The obvious question is, are those targets achievable? United has continually argued that the challenges prohibiting the carrier from performing at a similar level to its peers are not structural, rather the obstacles stem from lingering inefficiencies from the United-Continental merger. Now executives believe that shoring up revenue, improving network efficiency and a fleet revamp should make those targets a reality.
One of the significant fleet changes underway at United is the introduction of higher capacity 76-seat regional jets. The pilots at legacy Continental had a strict scope clause in their contract that capped regional jet capacity at 50 seats. With the joint collective bargaining agreement United management negotiated with the enlarged pilot group, the carrier gained some leeway in optimising larger regional jets.
Between 2014 and 2015 United is introducing 70 76-seat Embraer 175s, which the carrier estimates provide a 10% gain in fuel efficiency compared with 50-seat jets. The airline estimates more than 100 of its 50-seat jets are scheduled to come off contract by YE2015.

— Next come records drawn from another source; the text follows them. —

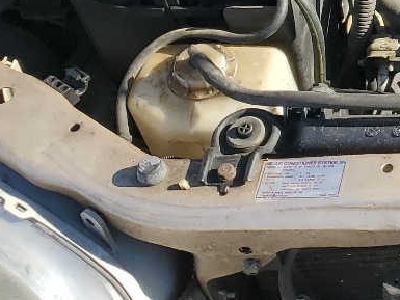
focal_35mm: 108
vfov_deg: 13.3
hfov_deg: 15.3
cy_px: -71
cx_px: 758
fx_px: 1248
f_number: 1.5
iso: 50
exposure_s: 1/1250
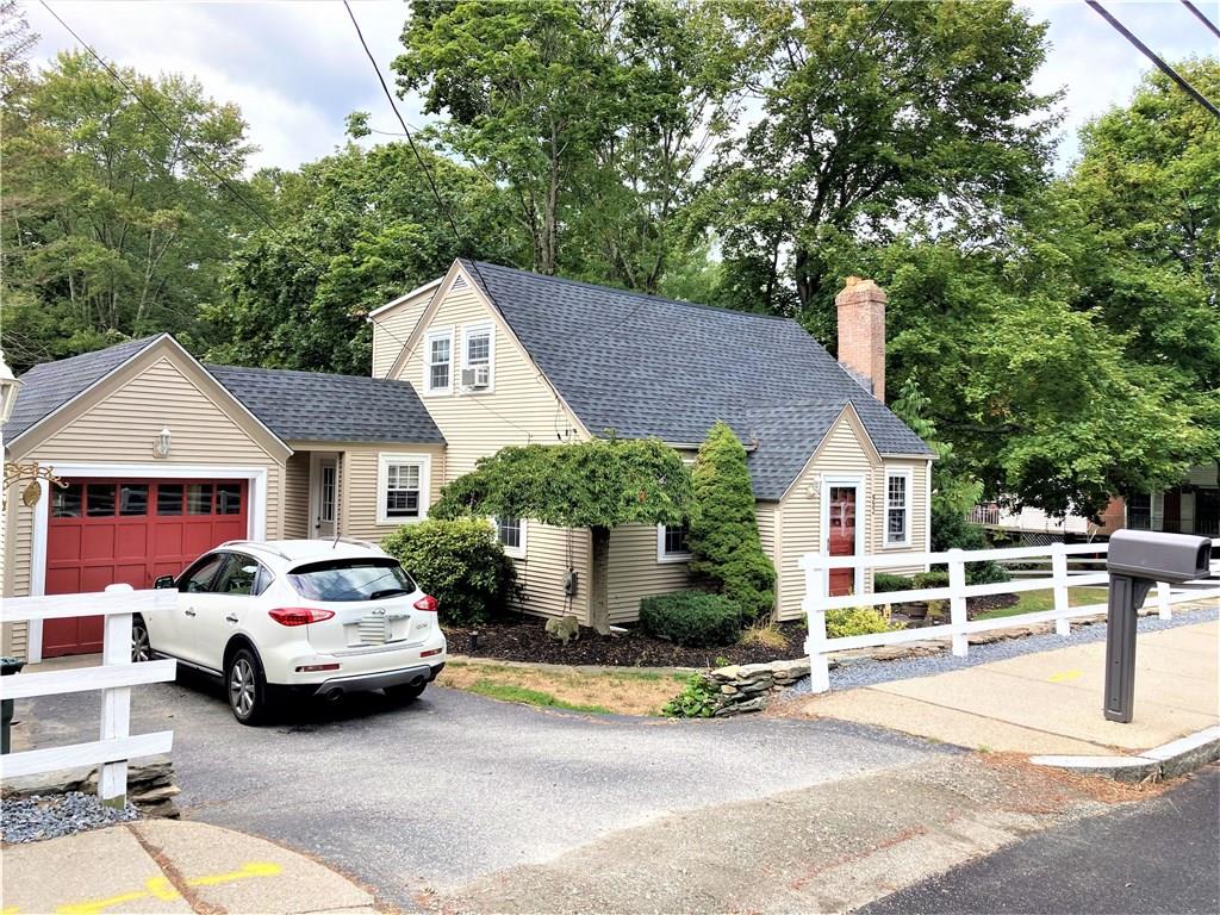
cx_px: 610
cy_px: 458
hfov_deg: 63.4
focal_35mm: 28
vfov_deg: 49.7
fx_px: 987
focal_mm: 3.99
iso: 20
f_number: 1.8
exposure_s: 1/704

United also aims to introduce 52 Boeing 737-900ER jets in the 2014 to 2015 time period, and believes those newer aircraft are 15% more fuel efficient that the 757-200s the airline operates on US domestic routes, and estimates the newer aircraft should produce USD2 million in annual savings.

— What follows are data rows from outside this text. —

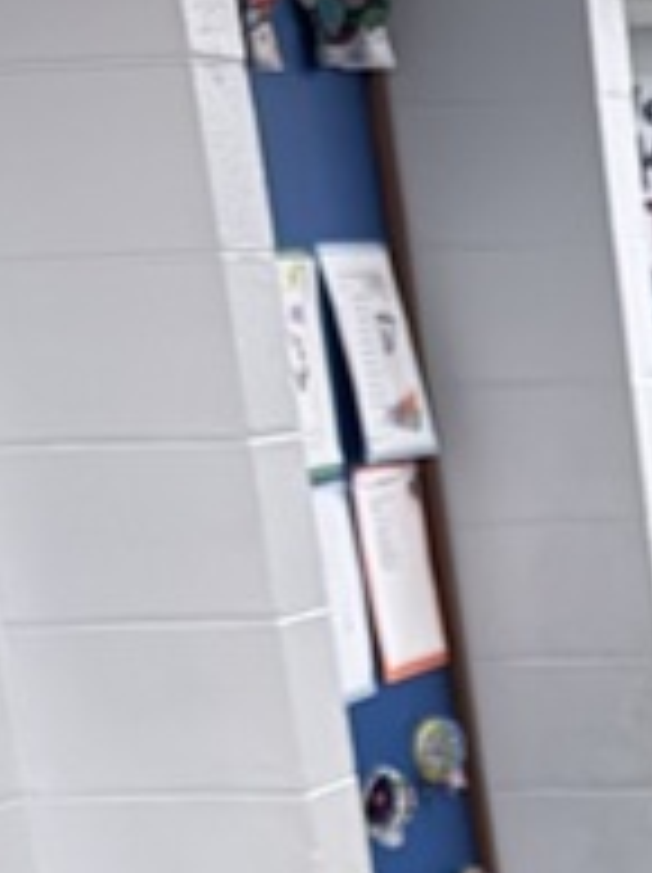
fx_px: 3196
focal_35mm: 127
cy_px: 1562
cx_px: 1470
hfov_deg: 10.3
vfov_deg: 13.9
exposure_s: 1/60
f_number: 1.78
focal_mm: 6.76
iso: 320
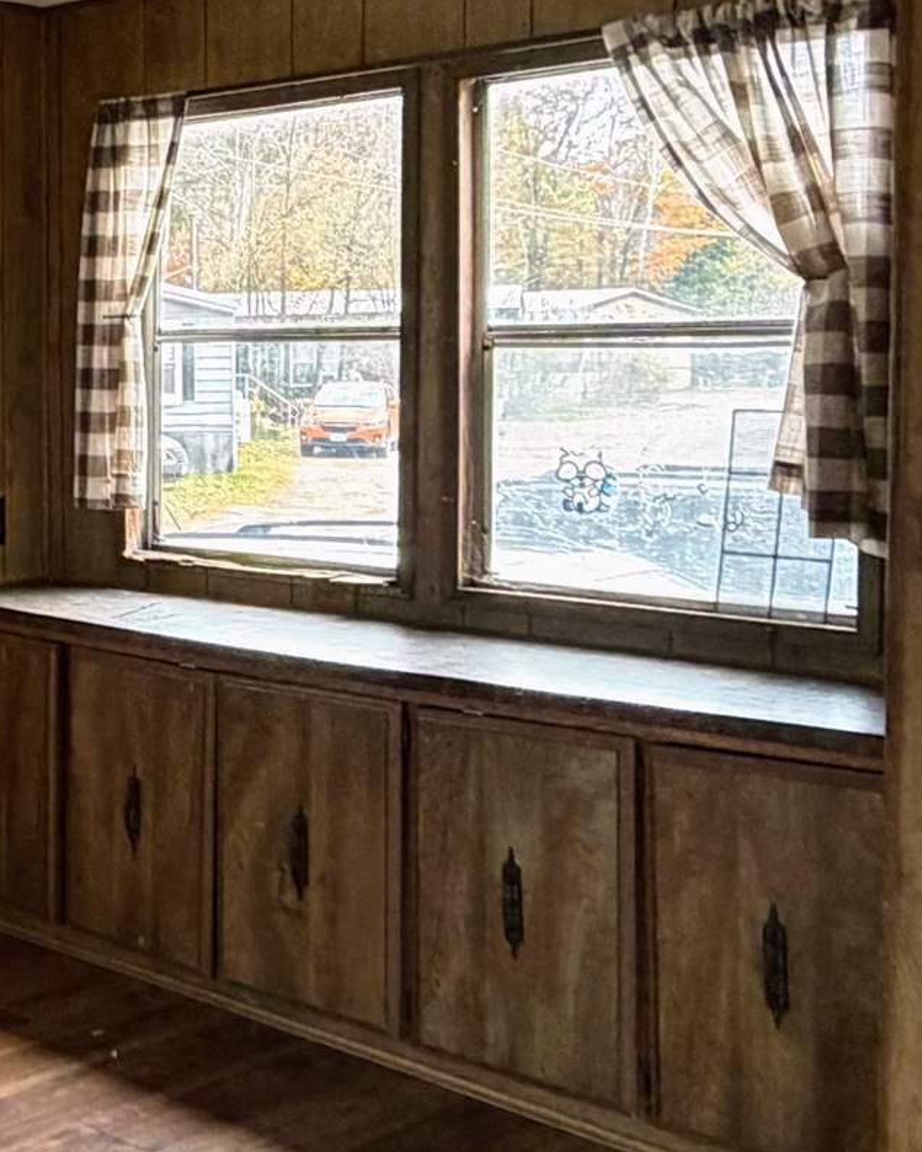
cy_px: 439
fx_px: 1807
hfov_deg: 25.8
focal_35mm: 53
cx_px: -164
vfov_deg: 35.2
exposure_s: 1/121
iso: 320
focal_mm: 2.22
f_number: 2.2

United Airlines' mainline and regional fleet as of Apr-2014
United does not peg its debt level targets to gaining investment grade status
Despite its weaker performance during the past couple of years, United continues to field questions about shareholder rewards as the US airline industry collectively improves its fortunes. United estimates that airline stocks have outperformed the Dow Jones industrial average by roughly 160% since 2009, and that its own performance is about 300% better than industrial stocks during that period of time.
US airline stock performance vs Dow Jones Industrials: Jan-2009 to May-2014
Mr Rainey remarked that shareholder returns is something United is more likely to consider in 2015; but that does not preclude the carrier from possibly pursuing a stock repurchase or a dividend issuance in 2014.

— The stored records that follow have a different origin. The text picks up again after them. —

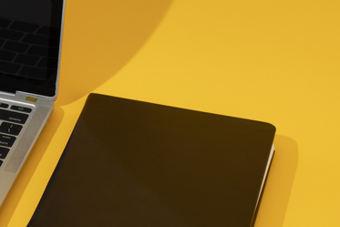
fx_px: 1521
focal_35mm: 161
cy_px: 154
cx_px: -189
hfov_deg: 12.1
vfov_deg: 8.5
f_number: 5
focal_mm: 50
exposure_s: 1/100
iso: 100
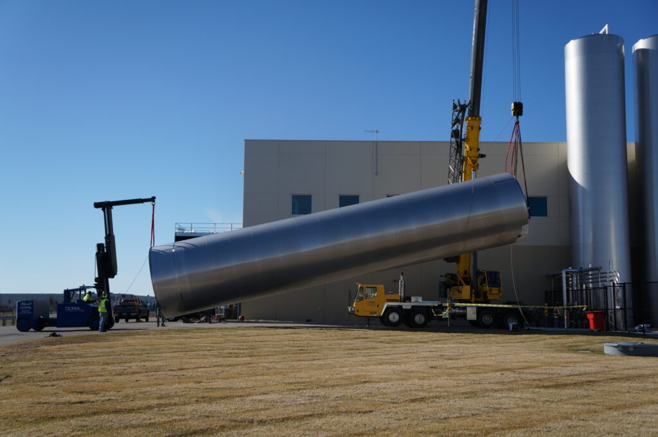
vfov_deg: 32.9
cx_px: 329
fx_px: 739
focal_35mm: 40
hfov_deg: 48.0
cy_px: 218
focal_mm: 27
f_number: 4
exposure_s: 1/2000
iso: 100
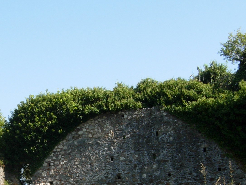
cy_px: 180
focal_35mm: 108
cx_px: 47
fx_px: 768
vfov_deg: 13.5
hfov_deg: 18.0
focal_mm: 7.5
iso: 50
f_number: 5.4
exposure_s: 1/186
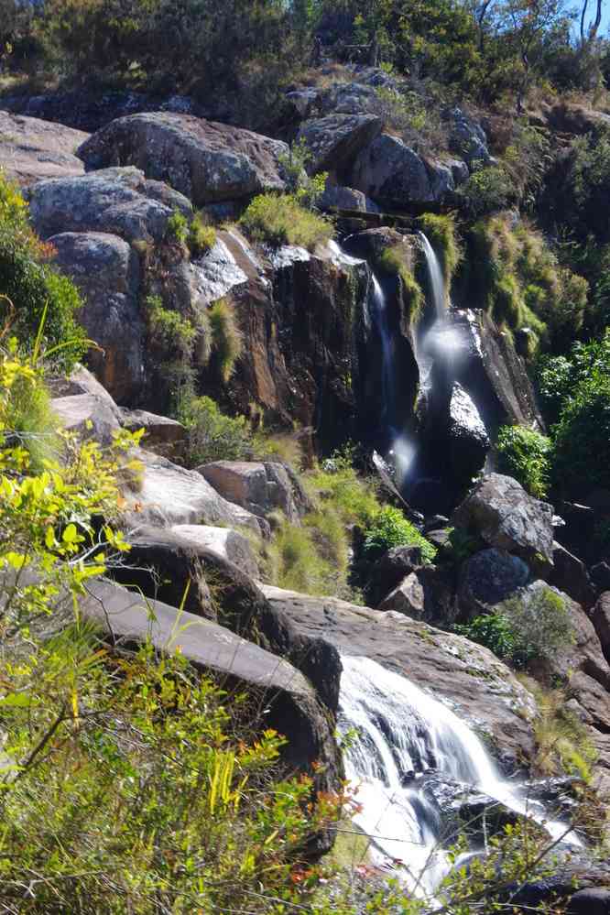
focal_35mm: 82
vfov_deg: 24.6
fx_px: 2097
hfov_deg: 16.6
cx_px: 305
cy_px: 458
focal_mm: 55
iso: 100
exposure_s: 1/4
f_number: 22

But at the same time United still has considerable balance sheet clean-up underway. After paying down USD10 billion in debt during the last four years, United has a bit less than USD19 billion in gross debt including capitalised aircraft operating leases.
Achieving a USD15 billion debt level for a company the size of United, said Mr Rainey, results in the “marginal value of each dollar spent paying down debt is less and less”, and the airline does not see incremental value in delivering past that debt benchmark. At that level any excess free cash flow is best balanced between paying down debt and other obligations, including returns to shareholders.
United’s debt level targets have not necessarily been set with the goal of achieving investment-grade status, Mr Rainey explained. That’s a different approach from United’s rival Delta, which is aggressively pursuing an investment grade rating, and has set a net debt level target of USD7 billion, a number it has deemed to garner investment-grade like credit metrics.
See related report: Delta Air Lines aims to usher in lasting business model change with new shareholder rewards
United needs to deliver on its promises now more than ever
As the industry draws near to the end of 2Q2014, the stakes are high for United as its poor performance in 1Q2014 has investors watching keenly for any signs of a turnaround in the airline’s fortunes. For the moment its management is saying all the right things; but as United’s recent performance clearly indicates, declaring ambitious targets is no guarantee of delivering on those goals.
If United fails to produce improvements during the summer high season, its shareholders may opt to cash out - instead of enjoying cashing in on returns.